## TASK
From the listing below, give the lines from the one containing "หมอสิงห์โต) มีความกว้าง 200-300" up to and including the one containing "หากมาที่ลานกางเต็นท์ผากล้วยไม้ต้องไม่" as a numbered list, leaving out any blank lines.

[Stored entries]
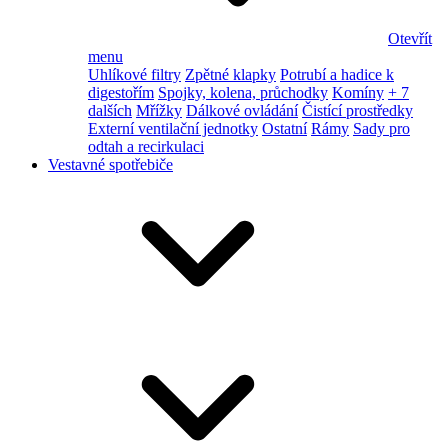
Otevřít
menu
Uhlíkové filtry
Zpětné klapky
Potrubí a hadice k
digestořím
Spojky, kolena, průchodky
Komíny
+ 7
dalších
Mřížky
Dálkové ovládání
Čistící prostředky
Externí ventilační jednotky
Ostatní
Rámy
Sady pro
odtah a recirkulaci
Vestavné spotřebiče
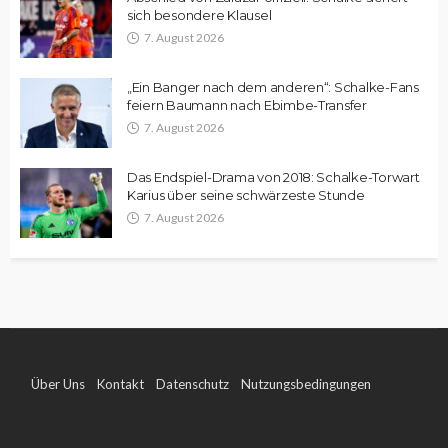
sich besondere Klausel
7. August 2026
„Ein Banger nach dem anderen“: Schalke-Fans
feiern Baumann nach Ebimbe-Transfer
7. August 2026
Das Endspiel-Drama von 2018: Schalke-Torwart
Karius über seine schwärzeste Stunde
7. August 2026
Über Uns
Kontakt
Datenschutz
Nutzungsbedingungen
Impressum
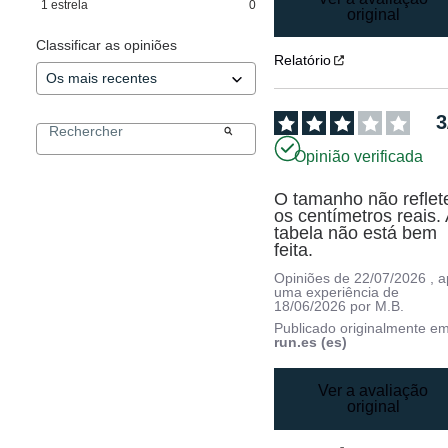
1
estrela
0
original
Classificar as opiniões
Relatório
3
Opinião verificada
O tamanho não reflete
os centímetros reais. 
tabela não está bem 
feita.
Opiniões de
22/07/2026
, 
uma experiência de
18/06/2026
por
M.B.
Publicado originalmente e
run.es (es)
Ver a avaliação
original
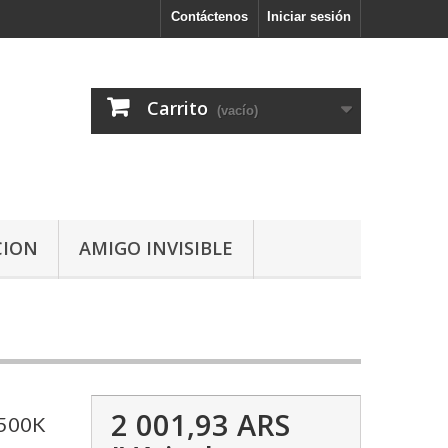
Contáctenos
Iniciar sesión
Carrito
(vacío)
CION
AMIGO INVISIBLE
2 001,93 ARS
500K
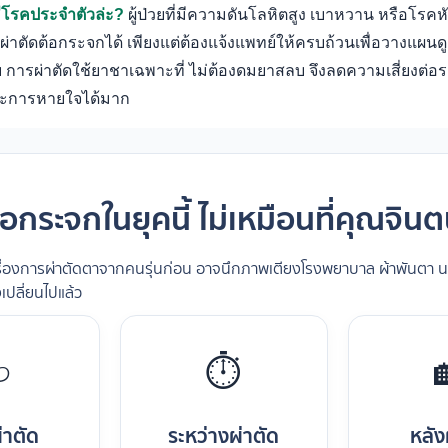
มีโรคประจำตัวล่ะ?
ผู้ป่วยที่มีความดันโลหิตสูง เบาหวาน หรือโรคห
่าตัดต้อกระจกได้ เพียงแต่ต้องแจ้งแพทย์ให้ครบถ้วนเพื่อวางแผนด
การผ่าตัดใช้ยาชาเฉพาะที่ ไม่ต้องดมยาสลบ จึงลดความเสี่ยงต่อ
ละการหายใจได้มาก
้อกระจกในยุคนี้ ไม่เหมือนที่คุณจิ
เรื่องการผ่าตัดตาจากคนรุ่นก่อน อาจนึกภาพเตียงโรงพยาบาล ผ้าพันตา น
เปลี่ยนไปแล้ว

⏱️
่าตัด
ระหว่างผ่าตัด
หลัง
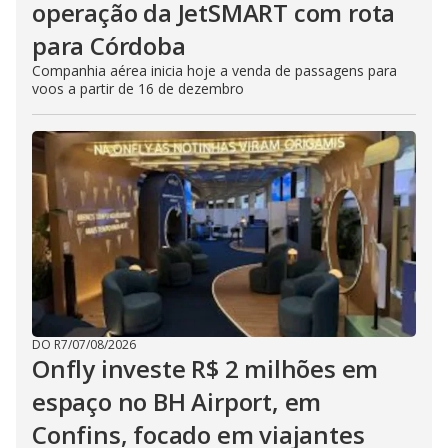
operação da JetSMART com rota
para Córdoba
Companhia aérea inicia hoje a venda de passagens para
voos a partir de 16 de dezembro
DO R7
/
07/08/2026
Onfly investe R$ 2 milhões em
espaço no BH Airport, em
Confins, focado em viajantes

==

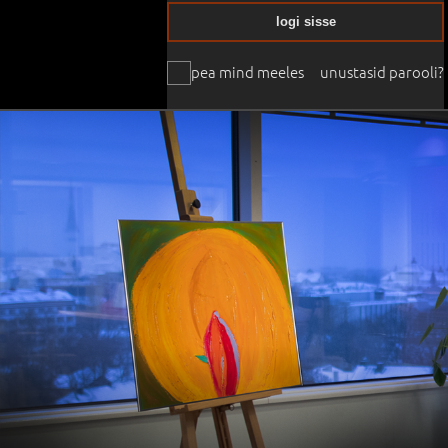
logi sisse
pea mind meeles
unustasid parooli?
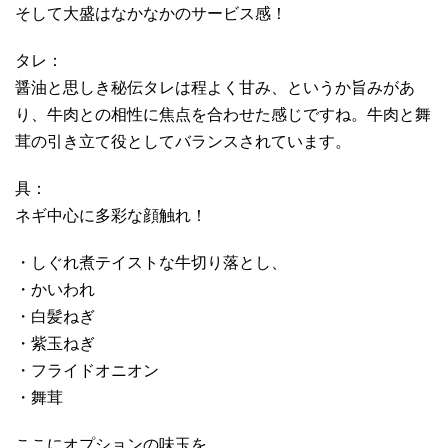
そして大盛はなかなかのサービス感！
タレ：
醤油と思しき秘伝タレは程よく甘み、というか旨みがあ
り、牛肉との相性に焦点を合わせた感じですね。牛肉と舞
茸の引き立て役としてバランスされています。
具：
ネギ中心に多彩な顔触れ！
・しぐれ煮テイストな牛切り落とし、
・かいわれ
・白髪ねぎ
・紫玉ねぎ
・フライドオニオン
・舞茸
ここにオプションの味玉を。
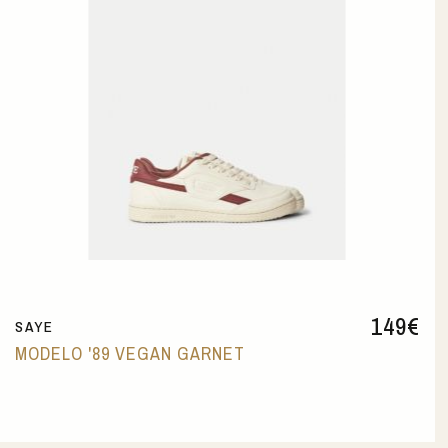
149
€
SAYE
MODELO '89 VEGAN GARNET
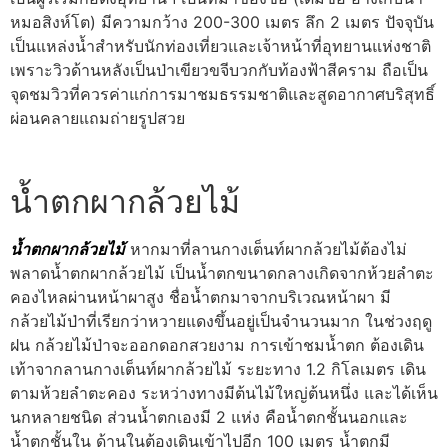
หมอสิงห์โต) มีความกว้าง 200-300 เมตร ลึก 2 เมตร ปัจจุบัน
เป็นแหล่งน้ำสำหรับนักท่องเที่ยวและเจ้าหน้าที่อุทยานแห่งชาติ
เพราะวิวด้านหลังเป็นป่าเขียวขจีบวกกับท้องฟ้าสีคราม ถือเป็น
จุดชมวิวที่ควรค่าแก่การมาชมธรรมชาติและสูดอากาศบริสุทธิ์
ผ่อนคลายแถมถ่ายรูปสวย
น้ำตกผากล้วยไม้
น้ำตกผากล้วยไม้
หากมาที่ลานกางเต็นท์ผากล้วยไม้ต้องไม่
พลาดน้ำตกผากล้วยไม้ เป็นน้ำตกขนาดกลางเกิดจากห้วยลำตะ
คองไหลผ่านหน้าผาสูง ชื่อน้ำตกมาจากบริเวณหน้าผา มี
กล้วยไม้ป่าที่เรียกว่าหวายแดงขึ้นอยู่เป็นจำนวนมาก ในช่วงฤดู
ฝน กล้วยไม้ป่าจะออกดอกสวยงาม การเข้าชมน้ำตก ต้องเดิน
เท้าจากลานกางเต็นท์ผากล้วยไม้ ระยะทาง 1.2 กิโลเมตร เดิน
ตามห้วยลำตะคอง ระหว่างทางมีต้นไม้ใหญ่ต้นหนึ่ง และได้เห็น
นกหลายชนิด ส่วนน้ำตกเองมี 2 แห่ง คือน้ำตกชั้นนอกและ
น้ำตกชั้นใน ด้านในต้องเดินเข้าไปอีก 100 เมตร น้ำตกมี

## TASK OUTPUT
1. หมอสิงห์โต) มีความกว้าง 200-300 เมตร ลึก 2 เมตร ปัจจุบัน
2. เป็นแหล่งน้ำสำหรับนักท่องเที่ยวและเจ้าหน้าที่อุทยานแห่งชาติ
3. เพราะวิวด้านหลังเป็นป่าเขียวขจีบวกกับท้องฟ้าสีคราม ถือเป็น
4. จุดชมวิวที่ควรค่าแก่การมาชมธรรมชาติและสูดอากาศบริสุทธิ์
5. ผ่อนคลายแถมถ่ายรูปสวย
6. น้ำตกผากล้วยไม้
7. น้ำตกผากล้วยไม้
8. หากมาที่ลานกางเต็นท์ผากล้วยไม้ต้องไม่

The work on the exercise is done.